Most people take for granted that, almost by default, their smartphones send their location to manufacturers and app developers unless they explicitly say no. Sometimes, however, “no” doesn’t actually always mean no. That’s the rather sticky situation that Google has suddenly found itself in after Associated Press launched an investigation on how the tech giant keeps on tracking your location even after you turn certain settings off. Now Google is updating its policy not to change the feature but to just let people know what it really does.
At the heart of this small controversy is Google’s Location History which, as the name suggests, keeps track of your location collected when you use certain Google services, notably Search and Maps. You can turn it off, just like any other privacy setting, and the previous wording, now only accessible via the Internet Archives, was simple and clear:
“You can turn off Location History at any time. With Location History off, the places you go are no longer stored. When you turn off Location History for your Google Account, it’s off for all devices associated with that Google Account.”
Now, however, the text has changed to reflect what AP says Google was doing all along. Here’s the text, with emphasis on what’s new:
“You can turn off Location History at the account level at any time.

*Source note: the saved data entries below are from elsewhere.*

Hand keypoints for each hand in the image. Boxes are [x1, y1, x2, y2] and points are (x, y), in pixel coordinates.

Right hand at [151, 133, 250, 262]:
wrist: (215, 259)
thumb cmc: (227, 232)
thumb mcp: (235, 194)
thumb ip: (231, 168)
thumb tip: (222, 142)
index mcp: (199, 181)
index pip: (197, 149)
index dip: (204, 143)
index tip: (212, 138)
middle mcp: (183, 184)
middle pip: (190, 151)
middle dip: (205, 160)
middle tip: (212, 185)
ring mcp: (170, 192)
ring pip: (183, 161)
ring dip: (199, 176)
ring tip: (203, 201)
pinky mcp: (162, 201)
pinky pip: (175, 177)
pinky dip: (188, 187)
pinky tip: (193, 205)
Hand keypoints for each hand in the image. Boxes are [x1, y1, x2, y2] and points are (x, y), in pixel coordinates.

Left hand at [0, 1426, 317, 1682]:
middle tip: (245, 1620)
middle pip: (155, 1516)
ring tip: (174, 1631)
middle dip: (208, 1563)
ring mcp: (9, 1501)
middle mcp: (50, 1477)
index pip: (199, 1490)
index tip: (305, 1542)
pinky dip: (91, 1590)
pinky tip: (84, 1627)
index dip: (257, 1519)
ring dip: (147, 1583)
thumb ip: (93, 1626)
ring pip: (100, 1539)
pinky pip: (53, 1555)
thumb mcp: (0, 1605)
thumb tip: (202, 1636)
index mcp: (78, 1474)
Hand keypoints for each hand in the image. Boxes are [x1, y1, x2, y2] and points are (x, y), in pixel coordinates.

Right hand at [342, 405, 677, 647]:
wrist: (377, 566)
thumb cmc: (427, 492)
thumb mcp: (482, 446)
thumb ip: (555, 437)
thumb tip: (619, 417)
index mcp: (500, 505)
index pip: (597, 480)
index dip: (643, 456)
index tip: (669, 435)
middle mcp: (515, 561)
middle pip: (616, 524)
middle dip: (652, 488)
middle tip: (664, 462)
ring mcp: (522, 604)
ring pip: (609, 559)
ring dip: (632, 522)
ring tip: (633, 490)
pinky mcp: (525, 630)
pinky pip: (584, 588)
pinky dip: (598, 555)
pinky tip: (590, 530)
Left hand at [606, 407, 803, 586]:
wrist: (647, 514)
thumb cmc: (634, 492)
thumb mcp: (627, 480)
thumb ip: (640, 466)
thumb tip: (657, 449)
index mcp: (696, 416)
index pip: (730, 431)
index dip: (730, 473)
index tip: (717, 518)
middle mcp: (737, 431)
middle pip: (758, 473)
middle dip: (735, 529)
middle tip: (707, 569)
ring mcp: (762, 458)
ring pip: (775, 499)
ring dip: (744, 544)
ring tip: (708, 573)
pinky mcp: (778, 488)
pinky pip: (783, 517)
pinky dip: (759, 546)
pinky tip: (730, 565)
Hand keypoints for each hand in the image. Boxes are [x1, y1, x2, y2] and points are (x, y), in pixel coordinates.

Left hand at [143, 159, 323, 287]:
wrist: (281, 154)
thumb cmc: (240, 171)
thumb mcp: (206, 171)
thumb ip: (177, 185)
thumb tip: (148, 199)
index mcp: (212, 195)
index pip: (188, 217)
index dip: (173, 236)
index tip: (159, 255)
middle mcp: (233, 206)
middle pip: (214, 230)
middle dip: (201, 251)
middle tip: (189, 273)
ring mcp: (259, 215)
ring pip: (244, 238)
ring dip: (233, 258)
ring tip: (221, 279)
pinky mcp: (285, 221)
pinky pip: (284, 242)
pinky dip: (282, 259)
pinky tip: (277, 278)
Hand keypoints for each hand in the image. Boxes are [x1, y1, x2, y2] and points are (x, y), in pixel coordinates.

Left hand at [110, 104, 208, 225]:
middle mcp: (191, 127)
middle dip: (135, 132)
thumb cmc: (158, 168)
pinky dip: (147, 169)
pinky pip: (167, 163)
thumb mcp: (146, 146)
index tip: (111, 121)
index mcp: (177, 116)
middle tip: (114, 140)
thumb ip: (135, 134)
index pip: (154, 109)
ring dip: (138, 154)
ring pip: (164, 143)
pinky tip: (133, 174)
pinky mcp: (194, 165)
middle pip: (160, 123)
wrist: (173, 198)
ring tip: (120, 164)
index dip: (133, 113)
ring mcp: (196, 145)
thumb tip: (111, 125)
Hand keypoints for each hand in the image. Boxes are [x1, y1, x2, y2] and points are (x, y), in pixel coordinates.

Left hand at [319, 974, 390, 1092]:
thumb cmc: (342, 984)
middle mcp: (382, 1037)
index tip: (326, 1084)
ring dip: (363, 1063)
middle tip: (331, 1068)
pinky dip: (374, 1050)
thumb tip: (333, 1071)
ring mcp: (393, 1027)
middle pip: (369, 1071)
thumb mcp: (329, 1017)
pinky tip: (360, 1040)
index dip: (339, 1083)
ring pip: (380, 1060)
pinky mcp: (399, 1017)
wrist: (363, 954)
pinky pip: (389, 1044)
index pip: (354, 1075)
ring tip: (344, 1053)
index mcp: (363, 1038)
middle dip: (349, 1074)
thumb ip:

This setting does not affect other location services on your device, like Google Location Services and Find My Device. Some location data may be saved as part of your activity on other services, like Search and Maps. When you turn off Location History for your Google Account, it’s off for all devices associated with that Google Account.”
The first part of the change may be expected since you’d still want to be able to find locate your device, which requires Google to keep tabs on where your phone is. Others, however, may take issue with Google continuing to track device location for some services even after you told it not to. Search, Maps, and Google Location Services are explicitly named but there might be others as well.
The AP report doesn’t say if Google gave any explanation why it keeps on tracking. For some users and privacy advocates, it’s all about ads and profiting from those. For now, at least, Google has met the bare minimum legal requirement to not misrepresent what it’s collecting from users, whether users agree to its reasons or not.